Just about any system that uses a series of numbers to identify a specific data point will want to generate a report in a logical order starting with the lowest number and moving to the highest number. If the number has a lot of digits, the sort will always start with the left most digit. It’s the natural order of things.
Since the ERP is the end of the road for all the financial data, it makes sense to start here. We all know what it’s like to try to remember the correct general ledger account number to put on an invoice or expense account.
Did you ever wonder who came up with these numbers? And why are they always so long? Well, if the chart of accounts has been designed properly, each segment of the account number has a meaning. When read from left to right, the account should follow a logic that clearly identifies things such as the property, division, department, and line level account. You can also think of it as a serial number that classifies the data into revenues versus expenses.
The natural order should follow the general layout of your financial statements. Throughout business, you’ll find that revenue comes first, followed by cost of goods sold, payroll and then other expenses. The summary page follows that logic and so do the individual department pages.
So why not have your chart of accounts do the same thing? For most of us, that’s already the case. But you may have to rearrange a few items because of changes to accounting classifications.

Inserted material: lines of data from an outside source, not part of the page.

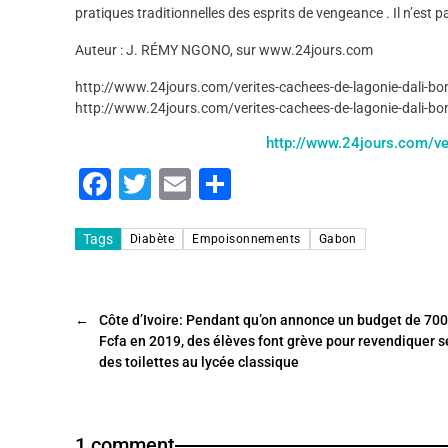
pratiques traditionnelles des esprits de vengeance . Il n’est p
Auteur : J. RÉMY NGONO, sur www.24jours.com
http://www.24jours.com/verites-cachees-de-lagonie-dali-bo
http://www.24jours.com/verites-cachees-de-lagonie-dali-bo
http://www.24jours.com/ve
F
T
E
P
a
wi
m
ar
c
tt
ai
ta
Tags
Diabète
Empoisonnements
Gabon
e
er
l
g
b
er
←
Côte d’Ivoire: Pendant qu’on annonce un budget de 700
o
Fcfa en 2019, des élèves font grève pour revendiquer 
des toilettes au lycée classique
o
k
1 comment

Think about changes that were made when the latest edition of the Uniform System of Accounts for the Lodging Industry was published in 2014.
If you’re part of a large enterprise, you likely have a more complex chart of accounts. I worked for one organization that had 10 different segments in the general ledger account number with a total of 30 digits. Yet the system still saw it as one big number that was sorted naturally. The best part is this sequence followed the profit and loss statement. We also built it so you only needed to remember 8 digits (department and account) when coding invoices. The other 22 digits were part of the classification process.
A lot of ERPs will allow you to renumber accounts simply. Others may not be as forgiving. Either way, if it’s been a while since you looked at your chart of accounts and the logic in the segments, you should add this to your to-do list.
Don’t stop there. Look at your data logic in PMS and POS. Is there a pattern to the layout of posting codes? Are the room revenue codes grouped in a sequence without other revenues in-between? Does it closely resemble the same order as shown in the monthly profit and loss statement?
Standard reports for restaurant and retail POS can also follow a similar logic. When setting up individual POS revenue centers, the most common approach is to start with the three-meal restaurant and other venues, move on to room service, and finish with banquets. Again, this mirrors the order on the food and beverage page of the profit and loss statement.
Sales and catering applications are becoming more important as a revenue system. Most will generate a banquet check based on data in the banquet event order. But what happens when you go to print a report showing the day’s actual banquet checks or a look at future forecasts? Setting up logical revenue groupings in the sales and catering system is an often overlooked area. It doesn’t need to be that way, but it takes leadership to bring logic to an environment that doesn’t always come across as logical.
If you’re an IT professional, you owe it to your team to help them understand logical data design. If you’re an accounting professional, you can already appreciate having data in a logical sequence. Now go show the rest of the organization how rewarding life can be when you apply a little logic to the chaos.